(Data for review)

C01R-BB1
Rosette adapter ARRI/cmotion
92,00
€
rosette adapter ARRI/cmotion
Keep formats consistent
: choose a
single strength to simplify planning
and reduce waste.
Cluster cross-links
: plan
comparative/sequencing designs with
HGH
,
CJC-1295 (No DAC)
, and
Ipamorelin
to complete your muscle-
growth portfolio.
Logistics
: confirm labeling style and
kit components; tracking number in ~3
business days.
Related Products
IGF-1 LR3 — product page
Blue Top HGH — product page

(End Data for review)
(Data for review)

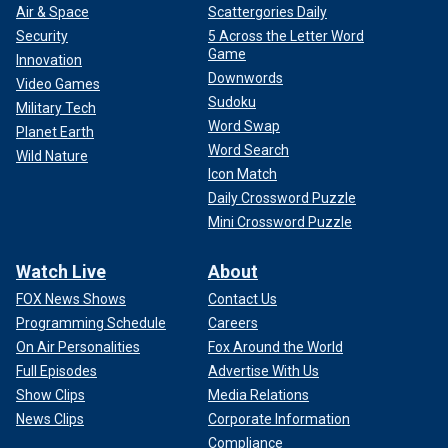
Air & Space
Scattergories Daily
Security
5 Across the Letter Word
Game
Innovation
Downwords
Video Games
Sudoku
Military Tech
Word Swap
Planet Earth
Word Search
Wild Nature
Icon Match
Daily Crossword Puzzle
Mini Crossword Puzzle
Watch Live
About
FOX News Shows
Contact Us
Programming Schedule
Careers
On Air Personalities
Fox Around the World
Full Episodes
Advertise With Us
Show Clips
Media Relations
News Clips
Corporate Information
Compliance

(End Data for review)

## Work request:
Copy all lines of the records in which the string "page" can be found.

## Answer space:
IGF-1 LR3 — product page
Blue Top HGH — product page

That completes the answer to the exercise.